### WHAT THIS TASK INVOLVES
Tally the lines in the records below that contain the word "configuration". Uppercase and lowercase count as different. How many are there? Reply with the number only.

☆ ☆ ☆

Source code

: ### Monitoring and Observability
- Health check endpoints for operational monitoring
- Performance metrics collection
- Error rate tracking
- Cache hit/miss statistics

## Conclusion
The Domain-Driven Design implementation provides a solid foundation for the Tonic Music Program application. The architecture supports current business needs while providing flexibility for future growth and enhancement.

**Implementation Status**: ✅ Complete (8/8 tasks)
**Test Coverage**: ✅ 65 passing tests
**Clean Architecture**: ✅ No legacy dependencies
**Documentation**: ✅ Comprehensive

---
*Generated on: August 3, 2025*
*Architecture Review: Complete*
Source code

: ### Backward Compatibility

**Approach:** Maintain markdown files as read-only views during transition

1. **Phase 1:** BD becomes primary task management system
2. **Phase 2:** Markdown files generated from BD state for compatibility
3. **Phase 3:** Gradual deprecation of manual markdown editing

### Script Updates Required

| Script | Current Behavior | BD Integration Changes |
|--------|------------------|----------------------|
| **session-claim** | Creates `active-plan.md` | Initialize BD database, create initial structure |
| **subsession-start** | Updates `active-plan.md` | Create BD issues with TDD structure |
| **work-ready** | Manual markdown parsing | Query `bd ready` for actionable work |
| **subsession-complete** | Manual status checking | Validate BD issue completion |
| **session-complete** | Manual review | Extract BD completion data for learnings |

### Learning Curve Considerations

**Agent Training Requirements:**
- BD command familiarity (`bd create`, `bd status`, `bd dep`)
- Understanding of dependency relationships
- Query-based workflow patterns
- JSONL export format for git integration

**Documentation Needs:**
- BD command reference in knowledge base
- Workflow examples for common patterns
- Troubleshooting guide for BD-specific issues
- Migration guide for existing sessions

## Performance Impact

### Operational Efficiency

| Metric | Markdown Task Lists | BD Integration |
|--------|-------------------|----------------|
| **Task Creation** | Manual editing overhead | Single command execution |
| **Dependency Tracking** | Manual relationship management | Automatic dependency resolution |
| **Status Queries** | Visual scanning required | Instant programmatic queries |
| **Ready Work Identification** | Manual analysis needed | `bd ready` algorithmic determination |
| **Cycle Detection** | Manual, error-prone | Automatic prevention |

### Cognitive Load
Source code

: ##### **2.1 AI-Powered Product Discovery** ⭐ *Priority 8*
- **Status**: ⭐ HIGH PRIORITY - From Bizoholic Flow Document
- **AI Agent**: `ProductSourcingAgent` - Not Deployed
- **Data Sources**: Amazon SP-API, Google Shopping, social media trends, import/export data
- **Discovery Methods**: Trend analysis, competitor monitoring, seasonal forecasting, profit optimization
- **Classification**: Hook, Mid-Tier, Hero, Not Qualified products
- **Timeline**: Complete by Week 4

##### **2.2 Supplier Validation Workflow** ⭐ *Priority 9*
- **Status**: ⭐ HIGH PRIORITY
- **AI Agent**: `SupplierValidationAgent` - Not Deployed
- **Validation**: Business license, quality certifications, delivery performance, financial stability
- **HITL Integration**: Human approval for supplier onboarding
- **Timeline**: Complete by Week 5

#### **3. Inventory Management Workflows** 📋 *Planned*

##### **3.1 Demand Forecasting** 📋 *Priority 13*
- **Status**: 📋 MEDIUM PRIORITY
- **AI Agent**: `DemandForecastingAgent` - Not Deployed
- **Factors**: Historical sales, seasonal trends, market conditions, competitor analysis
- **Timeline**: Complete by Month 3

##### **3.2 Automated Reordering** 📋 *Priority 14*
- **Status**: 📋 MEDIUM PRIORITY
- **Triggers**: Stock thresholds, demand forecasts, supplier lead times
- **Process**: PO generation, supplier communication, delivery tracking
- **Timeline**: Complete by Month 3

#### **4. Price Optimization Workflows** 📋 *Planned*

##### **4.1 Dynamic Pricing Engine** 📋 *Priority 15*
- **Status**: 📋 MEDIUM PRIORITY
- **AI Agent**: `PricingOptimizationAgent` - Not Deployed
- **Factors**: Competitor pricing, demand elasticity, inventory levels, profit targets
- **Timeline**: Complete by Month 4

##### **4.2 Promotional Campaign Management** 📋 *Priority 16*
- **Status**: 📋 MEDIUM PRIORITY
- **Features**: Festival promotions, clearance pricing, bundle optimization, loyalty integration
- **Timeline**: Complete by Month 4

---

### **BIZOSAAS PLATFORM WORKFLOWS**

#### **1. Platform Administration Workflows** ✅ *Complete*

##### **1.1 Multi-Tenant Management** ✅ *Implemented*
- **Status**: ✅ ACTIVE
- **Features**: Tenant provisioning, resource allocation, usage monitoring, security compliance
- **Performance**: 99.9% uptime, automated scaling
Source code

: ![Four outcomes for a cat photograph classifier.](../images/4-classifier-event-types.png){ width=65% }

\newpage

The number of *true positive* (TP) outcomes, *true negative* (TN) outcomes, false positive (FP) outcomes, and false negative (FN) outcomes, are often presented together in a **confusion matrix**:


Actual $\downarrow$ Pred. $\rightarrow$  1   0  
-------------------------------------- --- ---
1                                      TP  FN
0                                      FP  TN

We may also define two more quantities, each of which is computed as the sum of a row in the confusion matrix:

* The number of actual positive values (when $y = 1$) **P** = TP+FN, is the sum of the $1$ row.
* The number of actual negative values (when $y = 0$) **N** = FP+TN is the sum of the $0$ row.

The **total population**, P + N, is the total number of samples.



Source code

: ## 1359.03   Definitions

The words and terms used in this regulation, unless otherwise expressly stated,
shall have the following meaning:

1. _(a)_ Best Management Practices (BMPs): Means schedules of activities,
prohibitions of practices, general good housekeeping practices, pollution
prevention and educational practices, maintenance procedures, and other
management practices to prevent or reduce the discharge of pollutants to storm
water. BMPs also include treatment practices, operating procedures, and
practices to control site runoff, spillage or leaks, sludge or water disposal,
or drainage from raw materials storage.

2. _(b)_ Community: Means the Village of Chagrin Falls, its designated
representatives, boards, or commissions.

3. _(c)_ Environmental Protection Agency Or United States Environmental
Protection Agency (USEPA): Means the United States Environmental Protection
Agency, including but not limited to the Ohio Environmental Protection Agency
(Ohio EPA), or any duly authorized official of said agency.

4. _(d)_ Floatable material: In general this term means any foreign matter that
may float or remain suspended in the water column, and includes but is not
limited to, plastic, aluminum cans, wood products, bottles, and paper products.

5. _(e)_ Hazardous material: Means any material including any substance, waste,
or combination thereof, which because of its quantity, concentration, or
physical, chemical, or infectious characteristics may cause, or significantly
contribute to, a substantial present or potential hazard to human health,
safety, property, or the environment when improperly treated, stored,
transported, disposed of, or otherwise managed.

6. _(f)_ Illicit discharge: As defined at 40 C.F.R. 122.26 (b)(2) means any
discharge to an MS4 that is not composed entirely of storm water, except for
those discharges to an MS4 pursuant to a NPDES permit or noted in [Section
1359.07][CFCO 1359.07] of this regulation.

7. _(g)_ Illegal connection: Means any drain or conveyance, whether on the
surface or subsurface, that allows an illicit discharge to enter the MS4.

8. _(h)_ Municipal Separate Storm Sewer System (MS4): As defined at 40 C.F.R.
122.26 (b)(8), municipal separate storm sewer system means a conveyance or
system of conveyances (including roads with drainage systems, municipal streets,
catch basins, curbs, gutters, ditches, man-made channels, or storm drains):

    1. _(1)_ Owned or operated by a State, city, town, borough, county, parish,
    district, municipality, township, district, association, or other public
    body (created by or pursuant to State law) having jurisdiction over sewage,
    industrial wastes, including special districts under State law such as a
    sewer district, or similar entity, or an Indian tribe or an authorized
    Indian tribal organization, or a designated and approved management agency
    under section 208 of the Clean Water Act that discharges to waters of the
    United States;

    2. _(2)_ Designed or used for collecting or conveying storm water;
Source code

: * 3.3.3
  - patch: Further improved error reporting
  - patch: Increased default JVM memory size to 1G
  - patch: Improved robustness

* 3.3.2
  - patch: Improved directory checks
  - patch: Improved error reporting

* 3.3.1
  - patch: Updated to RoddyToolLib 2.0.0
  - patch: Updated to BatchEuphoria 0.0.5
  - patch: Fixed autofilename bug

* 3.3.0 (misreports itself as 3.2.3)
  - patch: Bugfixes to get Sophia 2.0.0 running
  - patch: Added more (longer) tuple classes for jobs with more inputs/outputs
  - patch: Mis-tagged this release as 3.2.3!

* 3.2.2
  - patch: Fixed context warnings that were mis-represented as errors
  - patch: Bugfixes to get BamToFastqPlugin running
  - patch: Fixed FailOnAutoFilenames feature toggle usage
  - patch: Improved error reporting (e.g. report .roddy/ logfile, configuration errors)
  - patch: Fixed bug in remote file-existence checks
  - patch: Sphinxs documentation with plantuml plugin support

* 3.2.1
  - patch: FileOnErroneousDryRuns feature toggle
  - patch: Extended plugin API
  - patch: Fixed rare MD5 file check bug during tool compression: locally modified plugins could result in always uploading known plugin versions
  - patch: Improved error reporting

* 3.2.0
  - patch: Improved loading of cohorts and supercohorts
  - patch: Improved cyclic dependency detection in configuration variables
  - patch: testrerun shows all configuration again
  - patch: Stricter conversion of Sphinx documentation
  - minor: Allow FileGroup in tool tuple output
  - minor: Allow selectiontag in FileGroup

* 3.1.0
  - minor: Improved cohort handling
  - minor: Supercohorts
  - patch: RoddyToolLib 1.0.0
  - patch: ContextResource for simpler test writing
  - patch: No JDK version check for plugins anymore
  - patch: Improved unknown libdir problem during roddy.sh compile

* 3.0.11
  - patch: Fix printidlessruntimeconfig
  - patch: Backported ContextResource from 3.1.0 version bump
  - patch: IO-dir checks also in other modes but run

☆ ☆ ☆

### RESPONSE AREA
3